Selon l’article 193 du Code électoral voté par le Conseil national de la Transition (CNT), «le recours contre l’éligibilité d’un candidat ou d’un suppléant peut être formulé devant le Conseil constitutionnel par tout citoyen dans les soixante-douze heures suivant la publication des listes des candidats». Selon la disposition de l’article 166 de la loi, «sont inéligibles les individus condamnés, lorsque leur condamnation empêche d’une manière définitive, leur inscription sur une liste électorale. Les individus dont la condamnation empêche temporairement l’inscription sur la liste électorale sont inéligibles pendant une période doublée de celle durant laquelle ils peuvent être inscrits sur la liste électorale. Sont en outre inéligibles: – les individus privés par décision judiciaire de leurs droits d’éligibilité en application des lois en vigueur; – les personnes pourvues d’un conseil judiciaire; – toutes les personnes ayant soutenu un changement anticonstitutionnel qui porte atteinte au principe de l’alternance démocratique, notamment au principe de la limitation du nombre de mandats présidentiels ayant conduit à une insurrection ou à toute autre forme de soulèvement».

Ces dispositions ont été condamnées par la Cour de justice de la CEDEAO qui a estimé, le 13 juillet, que le Code électoral, dans sa disposition qui stipule que «toutes les personnes ayant soutenu un changement anticonstitutionnel qui porte atteinte au principe de l’alternance démocratique, notamment au principe de la limitation du nombre de mandats présidentiels ayant conduit à une insurrection ou à toute autre forme de soulèvement», viole les droits de citoyens à la libre participation aux élections.

Depuis la décision de la Cour, chacune des parties a tiré la couverture de la victoire sur soi. D’un côté, l’ex-majorité, qui croit qu’avec ce verdict de la Cour, les articles incriminés du code sont caduques et donc n’ont aucune incidence sur sa participation aux élections. De l’autre, des mouvements des insurgés qui estiment que le Burkina Faso est un Etat souverain et que donc, rien n’est contraignant dans le respect du verdict.

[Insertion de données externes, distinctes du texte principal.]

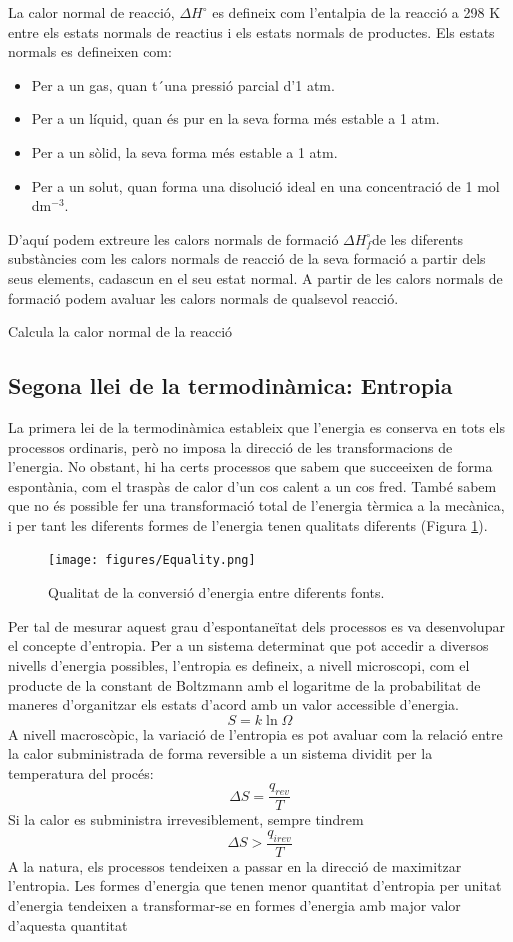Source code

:La calor normal de reacció, $\Delta H^{\circ}$ es defineix com l'entalpia de la reacció a 298 K entre els estats normals de reactius i els estats normals de productes.
Els estats normals es defineixen com:
\begin{itemize}
\item Per a un gas, quan t´una pressió parcial d'1 atm.
\item Per a un líquid, quan és pur en la seva forma més estable a 1 atm.
\item Per a un sòlid, la seva forma més estable a 1 atm.
\item Per a un solut, quan forma una disolució ideal en una concentració de 1 mol dm$^{-3}$.
\end{itemize}
D'aquí podem extreure les calors normals de formació $\Delta H_f^{\circ}$de les diferents substàncies com les calors normals de reacció de la seva formació a partir dels seus elements, cadascun en el seu estat normal.
A partir de les calors normals de formació podem avaluar les calors normals de qualsevol reacció.
\begin{exr}
Calcula la calor normal de la reacció 
\end{exr}

\subsection{Segona llei de la termodinàmica: Entropia}

La primera lei de la termodinàmica estableix que l'energia es conserva en tots els processos ordinaris, però no imposa la direcció de les transformacions de l'energia.
No obstant, hi ha certs processos que sabem que succeeixen de forma espontània, com el traspàs de calor d'un cos calent a un cos fred.
També sabem que no és possible fer una transformació total de l'energia tèrmica a la mecànica, i per tant les diferents formes de l'energia tenen qualitats diferents (Figura \ref{fig:Equality}).
\begin{figure}[h]
\centering
\texttt{[image: figures/Equality.png]}
\caption{Qualitat de la conversió d'energia entre diferents fonts.\cite{yen_chemistry_2008}}
\label{fig:Equality}
\end{figure}

Per tal de mesurar aquest grau d'espontaneïtat dels processos es va desenvolupar el concepte d'entropia. Per a un sistema determinat que pot accedir a diversos nivells d'energia possibles, l'entropia es defineix, a nivell microscopi, com el producte de la constant de Boltzmann amb el logaritme de la probabilitat de maneres d'organitzar els estats d'acord amb un valor accessible d'energia.
\[
S=k \ln \Omega
\]
A nivell macroscòpic, la variació de l'entropia es pot avaluar com la relació entre la calor subministrada de forma reversible a un sistema dividit per la temperatura del procés:
\[
\Delta S = \frac{q_{rev}}{T}
\]
Si la calor es subministra irrevesiblement, sempre tindrem 
\[
\Delta S > \frac{q_{irev}}{T}
\]
A la natura, els processos tendeixen a passar en la direcció de maximitzar l'entropia.
Les formes d'energia que tenen menor quantitat d'entropia per unitat d'energia tendeixen a transformar-se en formes d'energia amb major valor d'aquesta quantitat

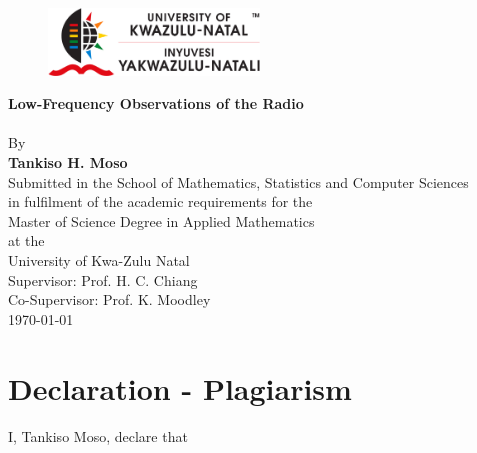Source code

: \documentclass[12pt,a4paper]{report}
\begin{document}
	\begin{titlepage}
		
		\newcommand{\HRule}{\rule{\linewidth}{0.5mm}} %
		
		\begin{center}
		\begin{figure}[ht]
			\centering
				\includegraphics[width=0.5\textwidth]{Figures/UKZNLOGO.png}\\[1cm]
		\end{figure}
		
		\LARGE {\textbf {Low-Frequency Observations of the Radio\\[0.3cm Sky from Marion Island]}}\\[1cm]
	    {By}\\[0.5cm]
		\textbf {\Large {Tankiso H. Moso}}\\[0.5cm]
		{\small Submitted in the School of Mathematics, Statistics and Computer Sciences\\in  fulfilment of the academic requirements for the\\Master of Science Degree in Applied Mathematics\\at the\\University of Kwa-Zulu Natal}\\[1cm]
		
		{\large Supervisor: Prof. H. C. Chiang}\\[0.1cm]
		{\large Co-Supervisor: Prof. K. Moodley}\\[3cm]
		
		{\large \today}\\[0cm] %
		\end{center}	
	\end{titlepage}


\section*{Declaration - Plagiarism}

I, Tankiso Moso, declare that
\end{document}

Le gouvernement avait dit prendre acte. Et enfin le CNT a pris acte du fait que le gouvernement ait pris acte.

On en était resté là, quand les candidatures aux législatives ont ramené logiquement le débat sur la table. Sur la base du principe de l’inéligibilité de toutes les personnes ayant «soutenu un changement inconstitutionnel portant atteinte au principe de l’alternance démocratique», des OSC et des partis politiques ont déposé des recours en annulation contre des candidatures de l’ancienne majorité et même de l’opposition, notamment le MPP et l’UPC.

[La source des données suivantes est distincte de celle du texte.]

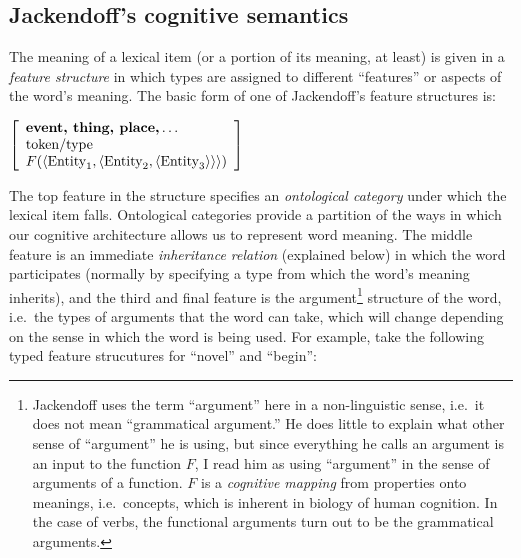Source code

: \subsection{Jackendoff's cognitive semantics}

The meaning of a lexical item (or a portion of its meaning, at least) is given in a \emph{feature structure} in which types are assigned to different ``features'' or aspects of the word's meaning. The basic form of one of Jackendoff's feature structures is:
\par\vspace{5mm}
$\left[
\begin{array}{l}
\textbf{event, thing, place,}\mathellipsis \\
\text{token/type} \\
F(\langle\text{Entity}_1,\langle\text{Entity}_2,\langle\text{Entity}_3\rangle\rangle\rangle)
\end{array}
\right]$
\par\vspace{5mm}
The top feature in the structure specifies an \emph{ontological category} under which the lexical item falls. Ontological categories provide a partition of the ways in which our cognitive architecture allows us to represent word meaning. The middle feature is an immediate \emph{inheritance relation} (explained below) in which the word participates (normally by specifying a type from which the word's meaning inherits), and the third and final feature is the argument\footnote{Jackendoff uses the term ``argument'' here in a non-linguistic sense, i.e.\ it does not mean ``grammatical argument.'' He does little to explain what other sense of ``argument'' he is using, but since everything he calls an argument is an input to the function $F$, I read him as using ``argument'' in the sense of arguments of a function. $F$ is a \emph{cognitive mapping} from properties onto meanings, i.e.\ concepts, which is inherent in biology of human cognition. In the case of verbs, the functional arguments turn out to be the grammatical arguments.} structure of the word, i.e.\ the types of arguments that the word can take, which will change depending on the sense in which the word is being used. For example, take the following typed feature strucutures for ``novel'' and ``begin'':
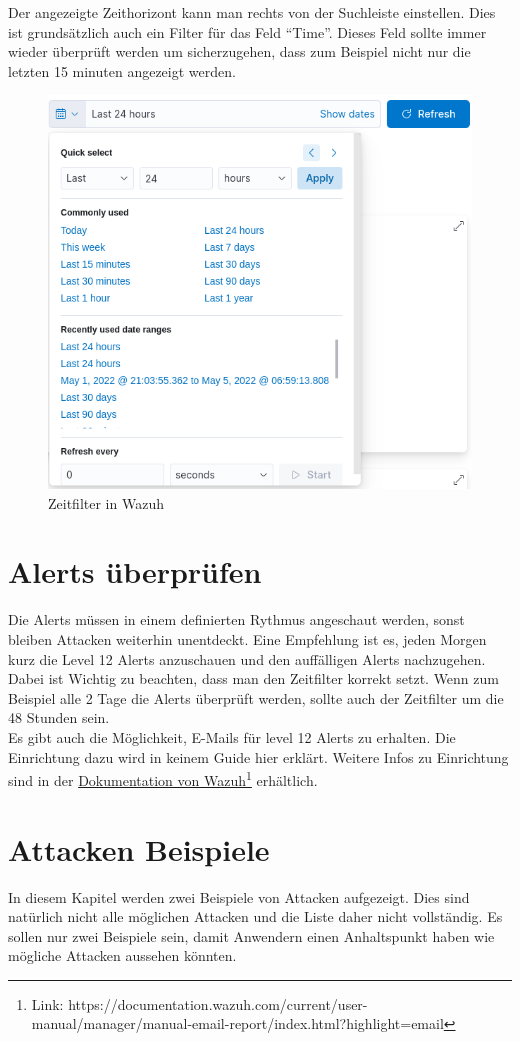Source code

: Der angezeigte Zeithorizont kann man rechts von der Suchleiste einstellen.
Dies ist grundsätzlich auch ein Filter für das Feld ``Time''.
Dieses Feld sollte immer wieder überprüft werden um sicherzugehen, dass zum Beispiel nicht nur die letzten 15 minuten angezeigt werden.
\begin{figure}[H]
    \centering
    \includegraphics[width=0.7\linewidth]{../img/zeitfilter.png}
    \caption{Zeitfilter in Wazuh}
\end{figure}

\section{Alerts überprüfen}
Die Alerts müssen in einem definierten Rythmus angeschaut werden, sonst bleiben Attacken weiterhin unentdeckt.
Eine Empfehlung ist es, jeden Morgen kurz die Level 12 Alerts anzuschauen und den auffälligen Alerts nachzugehen.
Dabei ist Wichtig zu beachten, dass man den Zeitfilter korrekt setzt. 
Wenn zum Beispiel alle 2 Tage die Alerts überprüft werden, sollte auch der Zeitfilter um die 48 Stunden sein.\\

Es gibt auch die Möglichkeit, E-Mails für level 12 Alerts zu erhalten.
Die Einrichtung dazu wird in keinem Guide hier erklärt.
Weitere Infos zu Einrichtung sind in der \href{https://documentation.wazuh.com/current/user-manual/manager/manual-email-report/index.html?highlight=email}{Dokumentation von Wazuh}\footnote{Link: https://documentation.wazuh.com/current/user-manual/manager/manual-email-report/index.html?highlight=email} erhältlich.


\section{Attacken Beispiele}
In diesem Kapitel werden zwei Beispiele von Attacken aufgezeigt.
Dies sind natürlich nicht alle möglichen Attacken und die Liste daher nicht vollständig.
Es sollen nur zwei Beispiele sein, damit Anwendern einen Anhaltspunkt haben wie mögliche Attacken aussehen könnten.\\

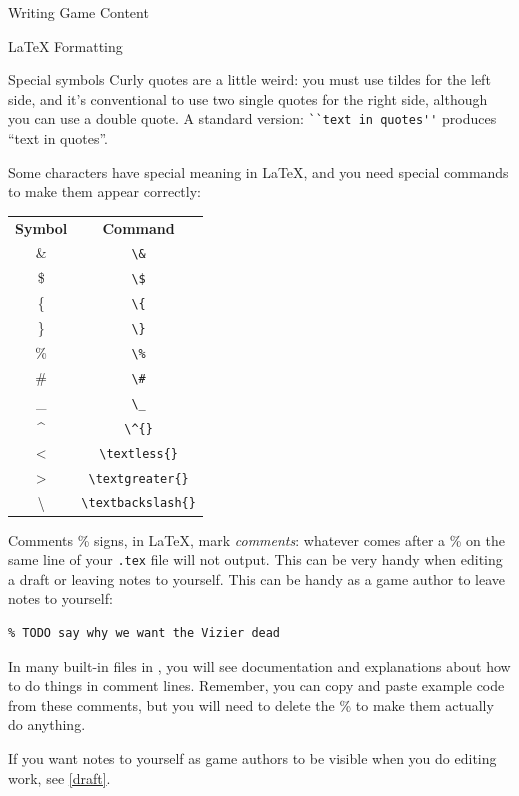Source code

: \documentclass[sheet]{GameTexBase}
\begin{document}
\begin{section}{Writing Game Content}
\begin{subsection}{\LaTeX{} Formatting}
\begin{subsubsection}{Special symbols}
Curly quotes are a little weird: you must use tildes for the left side, and it's conventional to use two single quotes for the right side, although you can use a double quote.  A standard version: \lstinline{``text in quotes''} produces ``text in quotes''.

Some characters have special meaning in \LaTeX{}, and you need special commands to make them appear correctly:

\begin{center}
\begin{tabular}{c c}
 \textbf{Symbol} & \textbf{Command} \\
 \& & \lstinline|\&| \\
 \$ & \lstinline|\$| \\
 \{ & \lstinline|\{| \\
 \} & \lstinline|\}| \\
 \% & \lstinline|\%| \\
 \# & \lstinline|\#| \\
 \_ & \lstinline|\_| \\
 \^{} & \lstinline|\^{}| \\
 \textless & \lstinline|\textless{}| \\
 \textgreater & \lstinline|\textgreater{}| \\
 \textbackslash & \lstinline|\textbackslash{}|
\end{tabular}
\end{center}
\end{subsubsection}
\begin{subsubsection}{Comments}
\% signs, in \LaTeX{}, mark \textit{comments}: whatever comes after a \% on the same line of your \texttt{.tex} file will not output.  This can be very handy when editing a draft or leaving notes to yourself.
This can be handy as a game author to leave notes to yourself:
\begin{verbatim}
% TODO say why we want the Vizier dead
\end{verbatim}
In many built-in files in \gametex{}, you will see documentation and explanations about how to do things in comment lines.  Remember, you can copy and paste example code from these comments, but you will need to delete the \% to make them actually do anything.

If you want notes to yourself as game authors to be visible when you do editing work, see \ref{draft}.
\end{subsubsection}


\end{subsection}
\end{section}
\end{document}
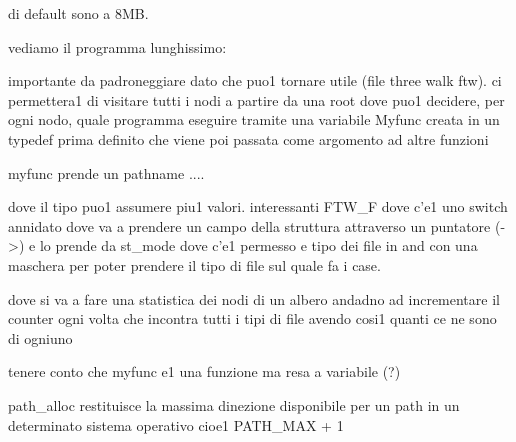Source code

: di default sono a 8MB.







vediamo il programma lunghissimo:

importante da padroneggiare dato che puo1 tornare utile (file three walk ftw). ci permettera1 di visitare tutti i nodi a partire da una root dove puo1 decidere, per ogni nodo, quale programma eseguire tramite una variabile Myfunc creata in un typedef prima definito che viene poi passata come argomento ad altre funzioni


myfunc prende un pathname ....

dove il tipo puo1 assumere piu1 valori. interessanti FTW\_F dove c'e1 uno switch annidato dove va a prendere un campo della struttura attraverso un puntatore (->) e lo prende da st\_mode dove c'e1 permesso e tipo dei file in and con una maschera per poter prendere il tipo di file sul quale fa i case.

dove si va a fare una statistica dei nodi di un albero andadno ad incrementare il counter ogni volta che incontra tutti i tipi di  file avendo cosi1 quanti ce ne sono di ogniuno

tenere conto che myfunc e1 una funzione ma resa a variabile (?) 

path\_alloc restituisce la massima dinezione disponibile per un path in un determinato sistema operativo cioe1 PATH\_MAX + 1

Il n’en fallait pas plus pour provoquer le courroux d’Eddie COMBOIGO, président du CDP et ses camarades qui, en filigrane, ont dénoncé les recours et mis la pression sur Kassoum Kambou, le président du Conseil Constitutionnel et ses collègues.

Dans la réalité, l’ex-majorité ne fait pas confiance au Conseil constitutionnel qu’il juge être partisan. Pour elle, les juges sont en train de travailler pour un parti politique. Les menaces sont clairement dévoilées: le CDP n’acceptera pas une décision du Conseil constitutionnel tendant à invalider certaines de ses candidatures. Il prévoit au cas échéant, attaquer le Conseil constitutionnel devant la juridiction de la CEDEAO qui a, dans un premier acte, invalidé des dispositions du code électoral.

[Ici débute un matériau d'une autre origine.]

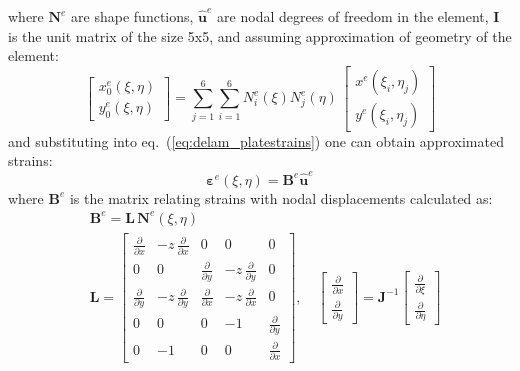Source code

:\documentclass[preprint,12pt]{elsarticle}
\renewcommand{\vec}[1]{\mathbf{#1}}
\renewcommand{\bm}[1]{\mathbf{#1}}
\newcommand{\bs}[1]{\boldsymbol{#1}}
\begin{document}
	where $\bm{N}^e$ are shape functions, $\vec{\hat{u}}^e$ are nodal degrees of freedom in the element, $\bm{I}$ is the unit matrix of the size 5x5, and assuming approximation of geometry of the element:	\begin{equation}
	\left[\begin{array}{l} x_0^e(\xi, \eta) \\ y_0^e(\xi, \eta)  \end{array}\right] = \sum \limits_{j=1}^{6} \sum \limits_{i=1}^{6} N^e_i(\xi) N^e_j(\eta)\, \left[ \begin{array}{l} x^e(\xi_i,\eta_j)\\y^e(\xi_i,\eta_j)\end{array} \right]\label{eq:delam_plategeom}
	\end{equation}  
	and substituting into eq.~(\ref{eq:delam_platestrains}) one can obtain approximated strains: 
	\begin{equation}
	\bs{\varepsilon}^e(\xi,\eta) = 	\vec{B}^e \vec{\hat{u}}^e \label{eq:delam_plate_relat}
	\end{equation} 
	where $	\vec{B}^e$ is the matrix relating strains with nodal displacements calculated as:
	\begin{equation}
	\begin{split}
	& \vec{B}^e =  \bm{L} \, \bm{N}^e\!(\xi,\eta) \\ 
	& \bm{L} = \left[\begin{array}{ccccc} \frac{\partial}{\partial x} & -z\, \frac{\partial}{\partial x} & 0 & 0 & 0 \\[4pt]
	0&0&\frac{\partial}{\partial y}&-z\, \frac{\partial}{\partial y}&0\\[4pt]
	\frac{\partial}{\partial y} &-z\,\frac{\partial}{\partial y} & \frac{\partial}{\partial x} &-z\,  \frac{\partial}{\partial x} &0 \\[4pt]
	0&0&0&-1&\frac{\partial}{\partial y} \\[4pt]
	0&-1&0&0&\frac{\partial}{\partial x} \end{array} \right], \quad \left[\begin{array}{c}\frac{\partial }{\partial x}\\[4pt] \frac{\partial }{\partial y}\end{array}\right] = \vec{J}^{-1} \left[\begin{array}{c}\frac{\partial }{\partial \xi}\\[4pt] \frac{\partial }{\partial \eta}\end{array}\right]
	\label{eq:delam_plate_disp_strains}
	\end{split}
	\end{equation} 
\end{document}
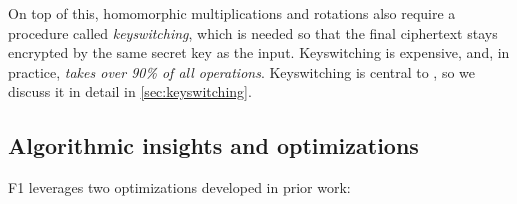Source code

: On top of this, homomorphic multiplications and rotations also require a procedure called \emph{keyswitching},
which is needed so that the final ciphertext
stays encrypted by the same secret key as the input.
Keyswitching is expensive, and, in practice, \emph{takes over 90\% of all operations}.
Keyswitching is central to \name, so we discuss it in detail in \autoref{sec:keyswitching}.




\subsection{Algorithmic insights and optimizations}\label{sec:algoInsights}
\label{sec:fhe_optimizations}

F1 leverages two optimizations developed in prior work:

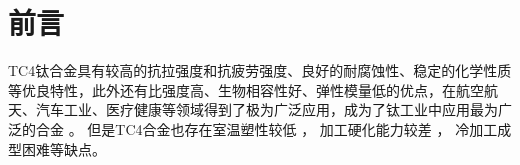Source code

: \documentclass[
class = book,
zihao = -4,
font = noto,
paper = a4paper,
openany
]{easybook}
\begin{document}
\chapter{前言}
%
%

TC4钛合金具有较高的抗拉强度和抗疲劳强度、良好的耐腐蚀性、稳定的化学性质等优良特性，此外还有比强度高、生物相容性好、弹性模量低的优点，在航空航天、汽车工业、医疗健康等领域得到了极为广泛应用，成为了钛工业中应用最为广泛的合金 。 但是TC4合金也存在室温塑性较低 ， 加工硬化能力较差 ， 冷加工成型困难等缺点。
\end{document}
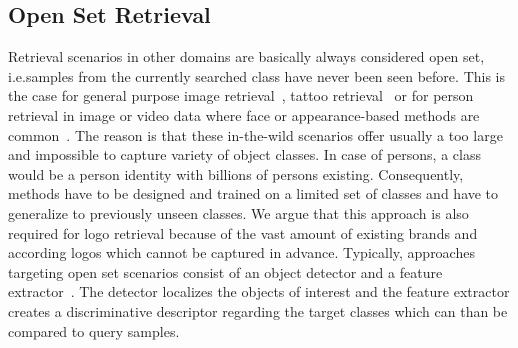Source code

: \documentclass[a4paper,twoside]{article}
\newcommand{\xie}{i.e.}
\begin{document}
\subsection{Open Set Retrieval}
Retrieval scenarios in other domains are basically always considered open set, \xie samples from the currently searched class have never been seen before.
This is the case for general purpose image retrieval~\cite{sivic2003}, tattoo retrieval~\cite{manger2012} or for person retrieval in image or video data where face or appearance-based methods are common~\cite{bauml2010,weber2011,herrmann2015b}. The reason is that these in-the-wild scenarios offer usually a too large and impossible to capture variety of object classes. In case of persons, a class would be a person identity with billions of persons existing. Consequently, methods have to be designed and trained on a limited set of classes and have to generalize to previously unseen classes. We argue that this approach is also required for logo retrieval because of the vast amount of existing brands and according logos which cannot be captured in advance.
Typically, approaches targeting open set scenarios consist of an object detector and a feature extractor~\cite{??}. The detector localizes the objects of interest and the feature extractor creates a discriminative descriptor regarding the target classes which can than be compared to query samples.

\end{document}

Mais en face, du côté des insurgés en particulier, la réplique ne faiblit pas. Parce que certaines personnes de premier plan auraient joué un rôle négatif qui a conduit à l’insurrection populaire d’octobre 2014, il n’est pas question qu’elles soient autorisées à participer aux élections prochaines. Les positions sont inconciliables. Le «consensus impossible» est entre les mains du Conseil constitutionnel. Encore faut-il que les esprits soient dans les dispositions d’accepter les verdicts des juges. Ce qui n’est pas le cas.